▸ **Exercises to complete**:
1. Answer these questions using the article on building an XSS recon tool:
(a) Which programming language does the author choose for building web testing tools?
(b) What background does the author mention having besides that language?
(c) According to the quoted definition, what access control may a cross-site scripting vulnerability be used to bypass?
2. Continue the article on building a pattern-based XSS recon tool from where it stops.

▸ **Source passage**:

Building A Pattern-based XSS Recon Tool

(Updated: )

Foreword â–Ľ
Read Time 11 minutes
Goal Learn how to set up a customizable Python tool which you can use to scan for Cross-Site Scripting vulnerabilities using patterns searches.
Audience
Disclaimer This article is written for educational purposes and is intended only for legal penetration testing and red teaming activities, where explicit permission has been granted. If you wish to test any of the scripts provided, refer to the disclaimer.

Even with excellent tools available, I often find myself enjoying the process of building my own (simplified) alternatives. There are several good reasons to consider creating your own tools:

  1. Knowledge: Exploring a subject, like XSS, learning how it works and detect it.
  2. Complete control: You know and control what a tool does by heart. This becomes very relevant when testing in a bug bounty program.
  3. Reduced dependency: With enough time, you can minimize or avoid using 3rd party packages.
  4. Good ol’ fun: I like building my own stuff.

When building tools for web testing, my language of choice is Python. Although I have a background in .NET, I love the syntax and simplicity of the language.

In this article, I want to explore building a basic pattern-based XSS reconnaissance tool. Just a quick heads-up, if you don’t like reading Python code, maybe skip this one!

First Things First - Cross-Site Scripting

For a quick refresher on XSS, lets just review Wikipedia:

Cross-site scripting (XSS) is a type of security vulnerability that can be found in some web applications. XSS attacks enable attackers to inject client-side scripts into web pages viewed by other users. A cross-site scripting vulnerability may be used by attackers to bypass access controls such as the same-origin policy.

Not So Passive, Not So Active

Just to be clear about the goal here, while this tool can’t be classified as passive, I want to avoid automated interaction with the target as much as possible. As stated before, when testing in a bug bounty program, I want to know and control my toolset. I want tools which to give me information on which I can act on myself, but avoid spraying payloads at the target.

[Records taken from a dataset]
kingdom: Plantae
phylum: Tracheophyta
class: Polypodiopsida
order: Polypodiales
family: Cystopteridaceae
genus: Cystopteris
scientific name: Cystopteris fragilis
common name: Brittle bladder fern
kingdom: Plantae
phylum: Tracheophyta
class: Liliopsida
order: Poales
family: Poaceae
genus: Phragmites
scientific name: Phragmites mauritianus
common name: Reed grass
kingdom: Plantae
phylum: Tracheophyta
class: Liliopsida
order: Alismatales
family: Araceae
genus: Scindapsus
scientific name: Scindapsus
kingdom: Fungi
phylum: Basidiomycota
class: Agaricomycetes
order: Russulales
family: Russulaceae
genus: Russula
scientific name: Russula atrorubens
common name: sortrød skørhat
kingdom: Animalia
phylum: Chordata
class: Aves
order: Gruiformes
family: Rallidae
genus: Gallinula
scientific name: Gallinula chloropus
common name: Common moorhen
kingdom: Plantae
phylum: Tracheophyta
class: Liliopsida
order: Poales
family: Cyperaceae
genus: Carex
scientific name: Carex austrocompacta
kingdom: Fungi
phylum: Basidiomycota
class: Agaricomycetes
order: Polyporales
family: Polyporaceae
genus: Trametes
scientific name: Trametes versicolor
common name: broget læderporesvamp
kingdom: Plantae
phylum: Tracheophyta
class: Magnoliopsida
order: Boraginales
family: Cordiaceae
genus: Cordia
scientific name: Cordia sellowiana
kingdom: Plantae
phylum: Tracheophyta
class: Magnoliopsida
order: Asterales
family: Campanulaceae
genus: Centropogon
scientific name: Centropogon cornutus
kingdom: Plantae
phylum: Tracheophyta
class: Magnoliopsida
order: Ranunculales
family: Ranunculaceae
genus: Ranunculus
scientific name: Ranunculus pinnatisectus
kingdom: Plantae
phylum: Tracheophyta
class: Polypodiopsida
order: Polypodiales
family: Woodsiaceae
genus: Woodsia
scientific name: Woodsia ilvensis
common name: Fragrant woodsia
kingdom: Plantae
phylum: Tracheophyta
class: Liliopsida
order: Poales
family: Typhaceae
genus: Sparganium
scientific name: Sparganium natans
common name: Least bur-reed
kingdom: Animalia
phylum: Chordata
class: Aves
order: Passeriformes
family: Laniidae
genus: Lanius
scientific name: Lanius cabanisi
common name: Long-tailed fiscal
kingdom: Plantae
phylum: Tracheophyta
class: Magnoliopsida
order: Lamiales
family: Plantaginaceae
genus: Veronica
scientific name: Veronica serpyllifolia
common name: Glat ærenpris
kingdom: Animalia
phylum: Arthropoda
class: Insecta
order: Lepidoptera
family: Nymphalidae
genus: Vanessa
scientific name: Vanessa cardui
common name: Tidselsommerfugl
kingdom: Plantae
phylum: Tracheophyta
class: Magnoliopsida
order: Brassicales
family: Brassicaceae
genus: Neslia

▸ **Response list**:
1.
(a) Python
(b) .NET
(c) The same-origin policy

2.
What this tool does:

  • Follow links within the target domain.
  • Find query strings and display them.
  • Find forms and display them.
  • Extract scripts, in-line or by source (within the targets domain or subdomain).
  • Analyse JavaScript using regular expressions.

What this tool does not do:

  • Attempt to submit any form.
  • Inject any payload at any point.

That being said, it would not be cost much effort to inject something like a XSS polyglot into the insertion points mentioned above to test for XSS. If you want something like this, I would recommend using an existing tool.

To PIP Or Not To PIP

Avoiding dependencies and packages has some benefits, but also (obvious) major drawbacks.

Without 3rd party packages, you are in full control. Your Python code can run almost anywhere (for example, restricted environments) and there’s no upkeep or introduced risk by 3rd party code.

On the flip side, you will have to build everything yourself. I would never recommend doing this for any “deployed” or production-like code, because you will certainly introduce your own risks.

However, for experimental tools like these, I try to at least minimize dependencies. But in this case, I’ve avoided using any at all. Which introduced some challenges:

  • Making web requests. Normally using requests would solve all my problems. Back to urllib I guess.
  • Parsing HTML. Again, a package like bs4 handles this perfectly. Avoiding this required writing an extended HTMLParser.
  • Logging. I need to be able to see what is happening when the tool is running.

Finally, we’re getting to the first piece of code. Don’t worry, there’s plenty more code coming your way.

The following class provides basic logging functionality with colored output and support for debug prints.

# Note: I've omitted most logging functions for brevity.
from enum import Enum

class Color(Enum):
    GREEN = '\033[32m'
    MAGENTA = '\033[35m'
    RESET = '\033[0m'

class Logger:
    debug_active: bool = False

    @staticmethod  
    def cprint(color=Color.RESET, prefix: str = "[?] ", *text: str) -> None:
        parts = [str(part) for part in text]
        print(f"{color.value}{prefix}{str.join('\n\t', parts)}{Color.RESET.value}")

    @staticmethod    
    def success(*text: str) -> None:
        Logger.cprint(Color.GREEN, "[+] ", *text)

    @staticmethod    
    def debug(*text: str) -> None:
        if Logger.debug_active:
            Logger.cprint(Color.MAGENTA,  "[~] ", *text)

Parsing HTML

We’ve reached the second objective! The tool needs to be able to parse HTML and extract information. This is done by extending the HTMLParser class and implementing the handle_starttag and handle_data functions.

To extract the information I need, the following handlers were added:

  • __handle_anchor: Extract links from anchor (a) tags.
  • __handle_script: Extract either referenced scripts or script contents.
  • __handle_form: Extract form info (action, method).
  • __handle_input: Extract form fields (inputs).
from html.parser import HTMLParser

class CustomHTMLParser(HTMLParser):
    def __init__(self):
        super().__init__()
        self.links = set()
        self.js_files = set()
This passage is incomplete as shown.